5 Desceu, pois, Sansão com seu pai e com sua mãe a
Timnate. E, chegando ele às vinhas de Timnate, um leão novo, rugindo, saiu-lhe
ao encontro.
6 Então o Espírito do Senhor se apossou dele, de
modo que ele, sem ter coisa alguma na mão, despedaçou o leão como se fosse um
cabrito. E não disse nem a seu pai nem a sua mãe o que tinha feito.
7 Depois desceu e falou àquela mulher; e ela muito
lhe agradou.
8 Passado algum tempo, Sansão voltou para
recebê-la; e apartando-se de caminho para ver o cadáver do leão, eis que nele
havia um enxame de abelhas, e mel.
9 E tirando-o nas mãos, foi andando e comendo dele;
chegando aonde estavam seu pai e sua mãe, deu-lhes do mel, e eles comeram;
porém não lhes disse que havia tirado o mel do corpo do leão.
10 Desceu, pois, seu pai à casa da mulher; e Sansão
fez ali um banquete, porque assim os mancebos costumavam fazer.
11 E sucedeu que, quando os habitantes do lugar o
viram, trouxeram trinta companheiros para estarem com ele.
12 Disse-lhes, pois, Sansão: Permiti-me propor-vos
um enigma; se nos sete dias das bodas o decifrardes e mo descobrirdes, eu vos
darei trinta túnicas de linho e trinta mantos;
13 mas se não puderdes decifrar, vós me dareis a
mim as trinta túnicas de linho e os trinta mantos. Ao que lhe responderam eles:
Propõe o teu enigma, para que o ouçamos.
14 Então lhes disse: Do que come saiu comida, e do
forte saiu doçura. E em três dias não puderam decifrar o enigma.

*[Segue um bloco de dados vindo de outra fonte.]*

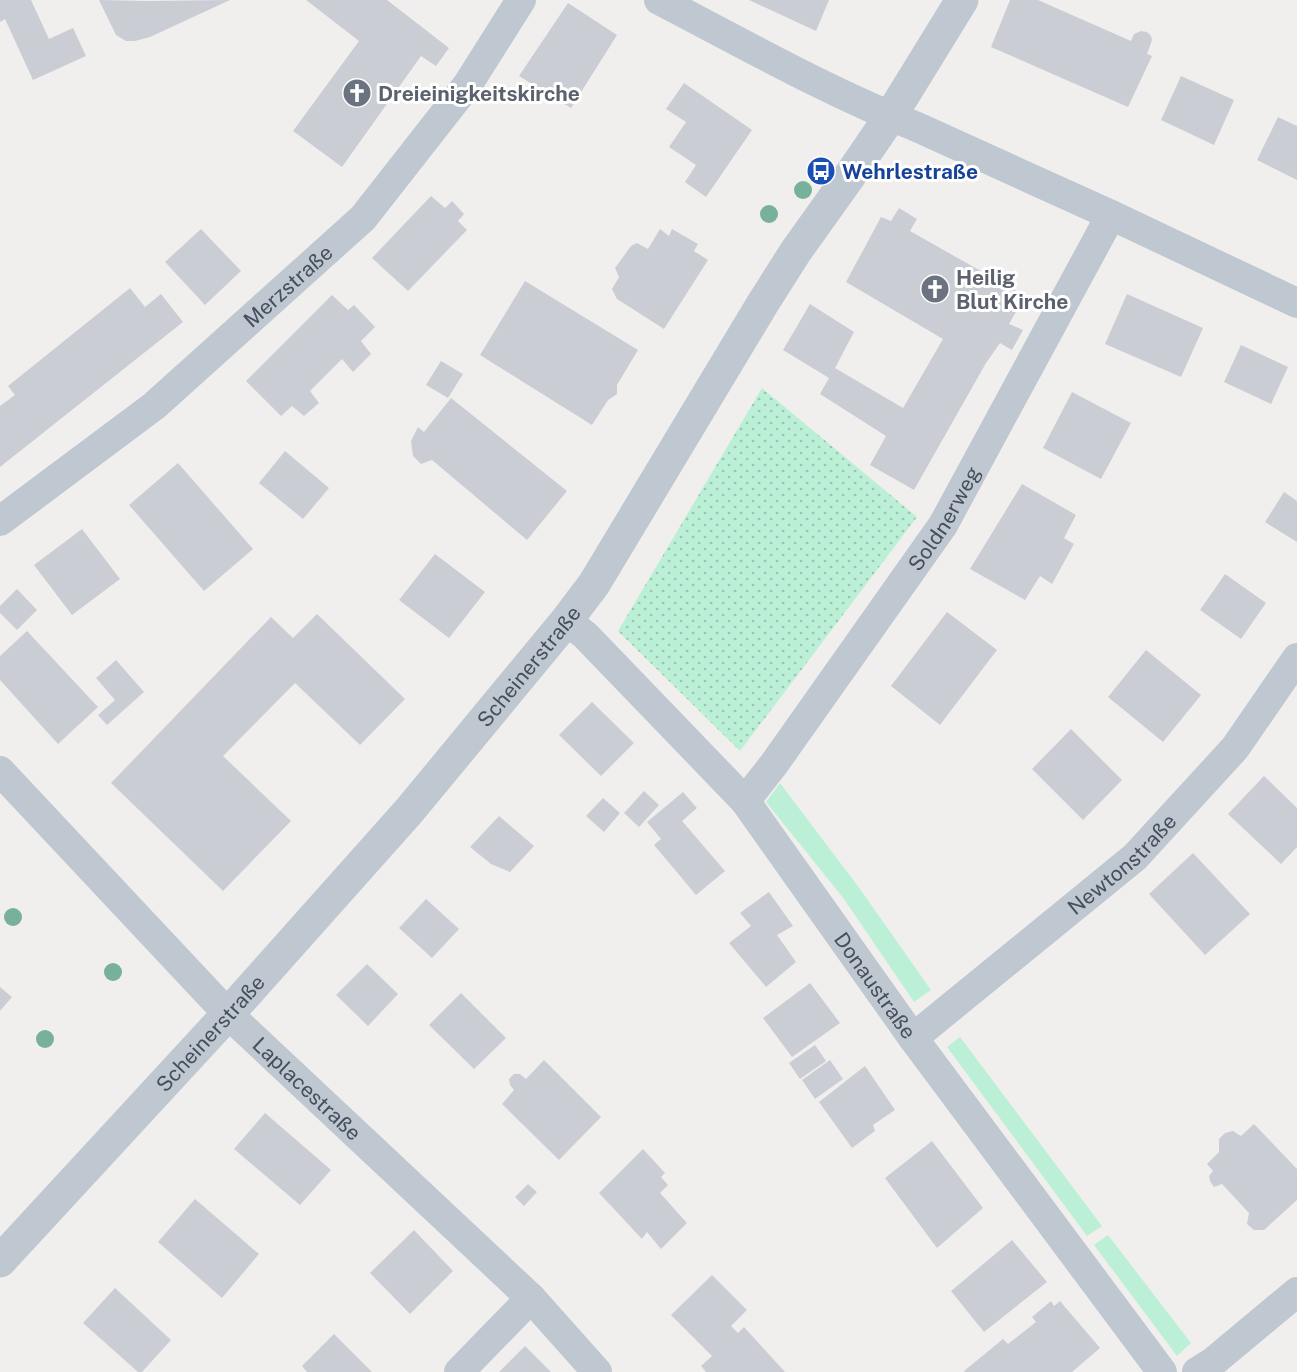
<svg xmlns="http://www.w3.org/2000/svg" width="1297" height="1372" viewBox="0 0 1297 1372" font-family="'Public Sans',sans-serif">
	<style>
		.grass { fill: #bcf0d6 }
		.park { fill: url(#park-dots) }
		.building { fill: #cacdd4 }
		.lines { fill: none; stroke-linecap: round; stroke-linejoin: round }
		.minor { stroke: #bfc7d1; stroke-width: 30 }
		.tertiary { stroke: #bfc7d1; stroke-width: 33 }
		.tree { fill: #78b19a }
		.labels { text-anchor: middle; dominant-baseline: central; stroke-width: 6; stroke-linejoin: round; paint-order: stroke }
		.worship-label { font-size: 21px; font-weight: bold; fill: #5b616d; stroke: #fff; text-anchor: start }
		.transit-label { font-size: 21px; font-weight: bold; fill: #164399; stroke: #fff; text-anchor: start }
		.street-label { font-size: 21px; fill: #464f5c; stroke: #fff }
	</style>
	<defs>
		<pattern id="park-dots" width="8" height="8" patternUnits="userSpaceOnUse" patternTransform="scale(1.5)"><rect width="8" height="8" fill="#bcf0d6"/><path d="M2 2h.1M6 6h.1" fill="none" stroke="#9bc5b1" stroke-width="1.8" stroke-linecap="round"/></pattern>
	</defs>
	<rect width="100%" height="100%" fill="#f1efee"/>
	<path class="grass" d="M780 783 860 889 931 990 914 1002 844 899 766 802Z
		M960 1037 1102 1226 1087 1236 947 1047Z
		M1108 1235 1191 1343 1177 1356 1094 1245Z"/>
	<path class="park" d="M762 388 917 517 740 751 618 631Z"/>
	<path class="building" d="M0 0H31L49 39 73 28 86 56 33 80 5 19 0 22Z
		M99 0 148 1 230 0 150 37 135 41H126L116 35Z
		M306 0H387L449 48 436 66 421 56 342 167 293 131 359 41Z
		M749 0H829L816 31Z
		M1010 0H1038L1131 41 1134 34 1141 31 1147 32 1151 36 1152 40 1147 54 1152 56 1128 107 991 47Z
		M568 3 617 35 571 108 519 76Z
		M1181 76 1234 100 1214 145 1161 120Z
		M684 83 752 130 706 197 685 182 696 165 669 147 686 122 666 109Z
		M1278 117 1297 126V180L1257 160Z
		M431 196 445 208 452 201 464 214 458 221 467 230 408 291 372 258Z
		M899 208 917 219 910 231 1025 296 1009 324 1023 330 1012 350 1000 343 986 363 914 490 870 465 886 436 820 394 829 378 783 350 810 304 854 332 835 368 903 408 943 339 846 282 881 217 891 221Z
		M201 229 241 271 205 305 165 262Z
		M660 229 669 236 672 229 698 244 694 251 708 260 664 329 617 299 612 289 619 277 615 268 631 246 637 243 648 249Z
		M525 281 638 350 617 385V394L608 400 592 425 480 355Z
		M130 288 145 307 161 294 183 322 0 467V406L15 395 8 386Z
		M1127 294 1203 328 1181 377 1105 344Z
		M332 295 348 310 354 305 375 327 361 341 371 354 353 372 342 359 310 391 319 403 304 416 292 406 281 416 246 381Z
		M1241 345 1288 367 1271 404 1224 382Z
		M441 361 463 374 448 398 426 385Z
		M1072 392 1131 423 1101 479 1043 448Z
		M451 398 567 491 527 540 432 460 421 464 413 456 411 441 418 427 424 432Z
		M285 451 329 488 303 519 259 483Z
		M178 463 253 549 204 591 129 505Z
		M1022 484 1076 515 1064 538 1074 544 1052 584 1040 576 1025 600 970 569Z
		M1284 492 1297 501V542L1265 522Z
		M82 529 120 579 72 615 34 565Z
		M435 554 485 592 449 638 399 600Z
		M1225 574 1266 603 1241 639 1200 610Z
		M17 589 37 610 17 630 0 613V606Z
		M947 612 997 650 940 725 891 686Z
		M317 614 405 699 360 745 295 683 223 756 291 821 223 891 111 783 271 617 293 638Z
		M27 631 98 707 58 744 0 680V656Z
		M1146 650 1201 695 1163 742 1108 697Z
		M116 660 144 692 107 725 98 715 115 700 96 678Z
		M592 702 634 743 601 776 559 735Z
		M1071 729 1122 780 1083 820 1032 769Z
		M1264 776 1297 808V847L1281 864 1228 814Z
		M644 791 659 805 639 827 624 813Z
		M683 792 697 808 682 821 725 871 696 895 654 845 661 839 647 822Z
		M603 798 620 813 604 832 586 816Z
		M499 816 534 846 510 872 491 864 470 847Z
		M1193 853 1250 914 1205 955 1149 894Z
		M769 892 793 926 777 935 796 962 766 987 729 943 751 926 740 913Z
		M426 899 459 929 432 958 399 928Z
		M367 964 398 994 368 1026 336 995Z
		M810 983 840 1023 792 1057 763 1018Z
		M0 987 12 997 0 1011Z
		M461 993 506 1038 474 1069 429 1025Z
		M815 1045 826 1061 800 1079 789 1063Z
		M544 1060 601 1117 559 1160 502 1104 514 1090 510 1085 509 1079 514 1074H520L526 1079Z
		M830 1060 843 1079 815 1099 802 1080Z
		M865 1066 895 1110 873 1125 875 1131 852 1148 819 1102Z
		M265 1113 331 1170 300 1205 234 1149Z
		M1254 1124 1297 1169V1200L1264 1230H1254L1247 1224 1249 1213 1222 1184 1214 1187 1210 1181 1209 1176 1213 1171 1207 1164 1219 1152V1139L1225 1133 1233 1131 1241 1136Z
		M932 1141 983 1208 937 1248 885 1178Z
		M643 1149 665 1173 661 1177 668 1185 660 1193 687 1223 661 1249 647 1232 642 1239 599 1193Z
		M528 1184 537 1192 524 1206 515 1197Z
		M195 1199 259 1254 222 1298 158 1242Z
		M414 1230 453 1271 410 1314 370 1273Z
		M1012 1240 1047 1282 984 1332 951 1291Z
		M712 1275 747 1310 731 1326 738 1333 744 1327 785 1372H706L701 1366 712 1356 671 1315Z
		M115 1288 171 1340 142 1372H138L83 1323Z
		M1051 1301 1054 1306 1060 1301 1100 1348 1072 1372H965L964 1371 1003 1339 1008 1344 1036 1322 1032 1317Z
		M334 1334 372 1372H307L302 1366Z
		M525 1346 551 1372H499Z"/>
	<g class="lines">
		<g class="minor">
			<path d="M659 0C744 44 828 92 917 127L1111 215 1297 303"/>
			<path id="s1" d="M0 521 154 406 363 218 468 84 521 0"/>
			<path id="s2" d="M566 621 585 635 745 801 913 1038 1162 1372"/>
			<path id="s3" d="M0 771 228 1014 531 1298 597 1372"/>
			<path id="s4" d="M745 801 774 764 943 525 1111 215"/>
			<path id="s5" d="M913 1038 1135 857 1235 748 1297 658"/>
			<path d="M459 1372 531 1298"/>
			<path d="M1197 1372 1213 1362 1297 1292"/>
		</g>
		<path class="tertiary" id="s6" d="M0 1261 228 1014 409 811 566 621 594 584 763 303 796 251 851 174 890 117 962 0"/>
	</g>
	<g class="tree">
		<circle cx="803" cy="190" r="9"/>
		<circle cx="769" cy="214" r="9"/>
		<circle cx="13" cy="917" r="9"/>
		<circle cx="113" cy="972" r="9"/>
		<circle cx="45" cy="1039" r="9"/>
	</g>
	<defs>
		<g id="church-disc" transform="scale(1.5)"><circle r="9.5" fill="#6b7280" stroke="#fff"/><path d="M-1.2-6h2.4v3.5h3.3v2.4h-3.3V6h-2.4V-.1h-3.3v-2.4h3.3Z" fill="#fff"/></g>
		<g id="bus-disc" transform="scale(1.5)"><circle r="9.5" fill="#1a4fb4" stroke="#fff"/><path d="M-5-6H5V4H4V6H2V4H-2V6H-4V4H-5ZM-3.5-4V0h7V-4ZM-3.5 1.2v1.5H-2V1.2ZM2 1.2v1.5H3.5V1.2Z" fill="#fff"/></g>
	</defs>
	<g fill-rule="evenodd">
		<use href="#church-disc" x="357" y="93"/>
		<use href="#bus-disc" x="821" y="171"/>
		<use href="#church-disc" x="935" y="289"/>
	</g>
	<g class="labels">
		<g class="worship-label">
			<text x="378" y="93">Dreieinigkeitskirche</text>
			<text x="956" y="277">Heilig<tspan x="956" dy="24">Blut Kirche</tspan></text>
		</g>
		<g class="transit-label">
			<text x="842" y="171">Wehrlestraße</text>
		</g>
		<g class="street-label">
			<text stroke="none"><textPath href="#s1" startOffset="372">Merzstraße</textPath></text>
			<text stroke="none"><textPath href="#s4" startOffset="346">Soldnerweg</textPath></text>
			<text stroke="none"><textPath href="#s6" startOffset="796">Scheinerstraße</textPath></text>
			<text stroke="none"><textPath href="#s5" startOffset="272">Newtonstraße</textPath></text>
			<text stroke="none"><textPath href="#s2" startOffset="480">Donaustraße</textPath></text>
			<text stroke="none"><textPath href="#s6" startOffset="310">Scheinerstraße</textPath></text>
			<text stroke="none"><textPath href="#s3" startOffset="442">Laplacestraße</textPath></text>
		</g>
	</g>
</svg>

15 Ao quarto dia, pois, disseram à mulher de
Sansão: Persuade teu marido a que declare o enigma, para que não queimemos a
fogo a ti e à casa de teu pai. Acaso nos convidastes para nos despojardes?
16 E a mulher de Sansão chorou diante dele, e disse:
Tão-somente me aborreces, e não me amas; pois propuseste aos filhos do meu povo
um enigma, e não mo declaraste a mim. Respondeu-lhe ele: Eis que nem a meu pai
nem a minha mãe o declarei, e to declararei a ti?
17 Assim ela chorava diante dele os sete dias em
que celebravam as bodas. Sucedeu, pois, que ao sétimo dia lho declarou,
porquanto o importunava; então ela declarou o enigma aos filhos do seu povo.
18 Os homens da cidade, pois, ainda no sétimo dia,
antes de se pôr o sol, disseram a Sansão: Que coisa há mais doce do que o mel?
e que coisa há mais forte do que o leão? Respondeu-lhes ele: Se vós não
tivésseis lavrado com a minha novilha, não teríeis descoberto o meu enigma.
19 Então o Espírito do Senhor se apossou dele, de
modo que desceu a Asquelom, matou trinta dos seus homens e, tomando as suas
vestes, deu-as aos que declararam o enigma; e, ardendo em ira, subiu à casa de
seu pai.
20 E a mulher de Sansão foi dada ao seu
companheiro, que lhe servira de paraninfo.” (Jz 14.1-20).